Regardless of whether one accepts the figures as somewhat massaged -- a view favored by many overseas analysts -- these sums are below the regime's own targets.
Although only seven percent growth is anticipated for the whole of 1999 (compared with 7.8 percent in the preceding year), Beijing's economic planners had always said that eight percent is the minimum in national financial performance that would permit a restructuring of the state's inefficient industry without the risk of social unrest. But even if the official goals can live with that, the important economic factors remain far behind expectations.
For five years mainland China's economy has grown at an increasingly slower pace, compared with the time before 1995 when annual increases of the order of 12.6 percent were still being recorded. At least three gigantic problems are now visible: sinking direct foreign investment, falling exports and weak consumer demand.
It is a phenomenon that has slashed back growth across Asia, particularly Japan, and now it has come to China: non- consumption, deferred demand, call it what you will.
It is clear that growing insecurity in the jobs market, rising outlays in rent and health insurance have taken their toll on individual consumption. Instead of rising by a 7.4 percent as in the first three months of the year, demand increased by a paltry 5.5 percent in the second quarter.
Even the generous state subsidies introduced earlier this year such as lower interest rates or the drastic expansion of consumer loans for just about everything from cars to education have failed to stimulate the customer's willingness to part with money. And this in turn only compounds the ever-present problem of overproduction.
China's trading balance is also no bed of roses, even if it does present a far prettier picture. Foreign deliveries receded by 4.6 percent, while imports increased by an unhealthy 16.6 percent. As a result, foreign-exchange surpluses have sunk, funds without which an overhaul of state money-losers is unaffordable.
This syndrome is made more vicious through a clear hesitance on the part of overseas investors to pump money into the country in direct investment. In the first six months of 1999, 9.2 percent less foreign capital came into the country than the preceding period.

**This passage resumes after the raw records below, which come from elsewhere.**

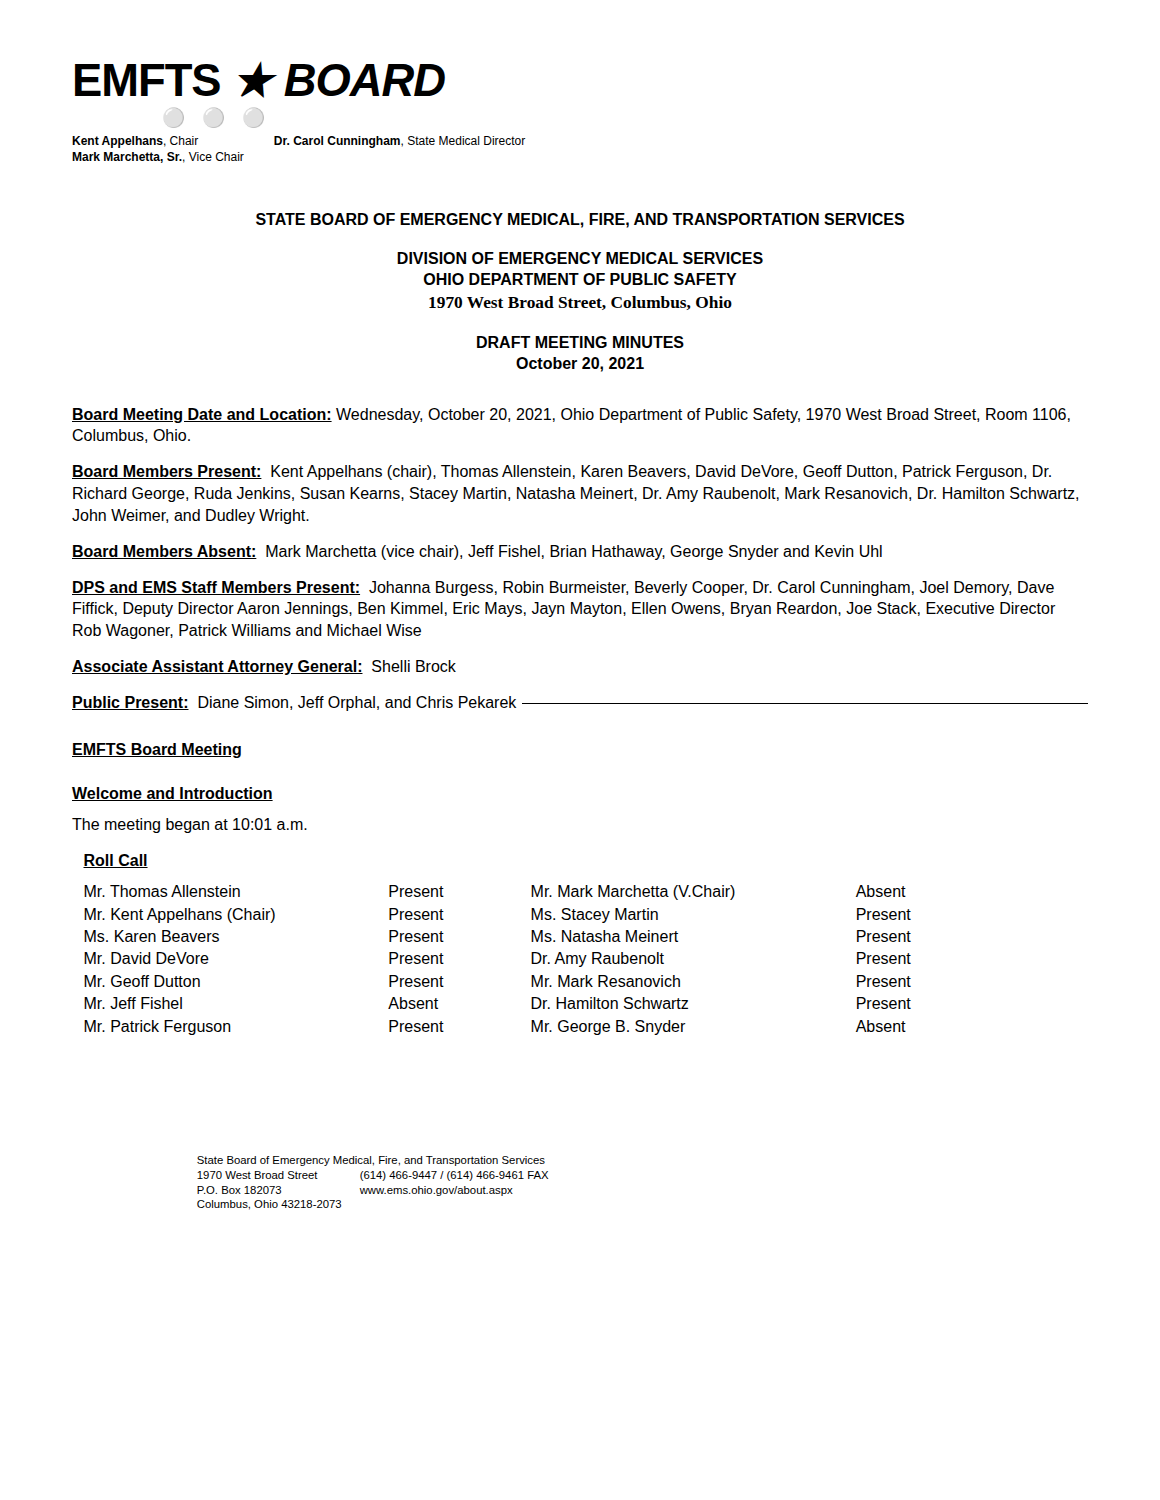EMFTS ★ BOARD
⚪ ⚪ ⚪
| Kent Appelhans , Chair | Dr. Carol Cunningham , State Medical Director |
| Mark Marchetta, Sr. , Vice Chair | |
STATE BOARD OF EMERGENCY MEDICAL, FIRE, AND TRANSPORTATION SERVICES
DIVISION OF EMERGENCY MEDICAL SERVICES
OHIO DEPARTMENT OF PUBLIC SAFETY
1970 West Broad Street, Columbus, Ohio
DRAFT MEETING MINUTES
October 20, 2021
Board Meeting Date and Location: Wednesday, October 20, 2021, Ohio Department of Public Safety, 1970 West Broad Street, Room 1106, Columbus, Ohio.
Board Members Present: Kent Appelhans (chair), Thomas Allenstein, Karen Beavers, David DeVore, Geoff Dutton, Patrick Ferguson, Dr. Richard George, Ruda Jenkins, Susan Kearns, Stacey Martin, Natasha Meinert, Dr. Amy Raubenolt, Mark Resanovich, Dr. Hamilton Schwartz, John Weimer, and Dudley Wright.
Board Members Absent: Mark Marchetta (vice chair), Jeff Fishel, Brian Hathaway, George Snyder and Kevin Uhl
DPS and EMS Staff Members Present: Johanna Burgess, Robin Burmeister, Beverly Cooper, Dr. Carol Cunningham, Joel Demory, Dave Fiffick, Deputy Director Aaron Jennings, Ben Kimmel, Eric Mays, Jayn Mayton, Ellen Owens, Bryan Reardon, Joe Stack, Executive Director Rob Wagoner, Patrick Williams and Michael Wise
Associate Assistant Attorney General: Shelli Brock
Public Present: Diane Simon, Jeff Orphal, and Chris Pekarek
EMFTS Board Meeting
Welcome and Introduction
The meeting began at 10:01 a.m.
Roll Call
| Mr. Thomas Allenstein | Present | Mr. Mark Marchetta (V.Chair) | Absent |
| Mr. Kent Appelhans (Chair) | Present | Ms. Stacey Martin | Present |
| Ms. Karen Beavers | Present | Ms. Natasha Meinert | Present |
| Mr. David DeVore | Present | Dr. Amy Raubenolt | Present |
| Mr. Geoff Dutton | Present | Mr. Mark Resanovich | Present |
| Mr. Jeff Fishel | Absent | Dr. Hamilton Schwartz | Present |
| Mr. Patrick Ferguson | Present | Mr. George B. Snyder | Absent |
| State Board of Emergency Medical, Fire, and Transportation Services |
| 1970 West Broad Street | (614) 466-9447 / (614) 466-9461 FAX |
| P.O. Box 182073 | www.ems.ohio.gov/about.aspx |
| Columbus, Ohio 43218-2073 | |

It is true, the amount was still a whopping $18.6 billion, but even before the Taiwan crisis confidence in a profitable Chinese venture had been sinking rather than rising.
The contractually-agreed investments, Beijing's very own economic insurance, sank by a very worrying 20 percent. Taiwanese investors above all are becoming increasingly cautious. Their investments up to the present -- estimates suggest up to $50 billion -- is seen by Taipei as politically endangered. And the latest tension only adds fuel to that argument's fire.
Given the circumstances, there is a growing sense of an impending devaluation and China's economic planners must feel tempted by the prospect of cranking up exports by way of a weaker currency.
For the first in months, Beijing's research institutes and even the press have been discussing whether in view of the fragile economy the government would be better advised to drop its resistance to devaluation if it might help the economy back on its feet.
Capital markets would react cautiously were central bank president Dai Xianlong to explain that the yuan should be pegged closer to demand. A devaluation prompted by Beijing would probably set off a regional currency crisis and mercilessly pull the gradually improving economies of all Asian economies back down to the depths.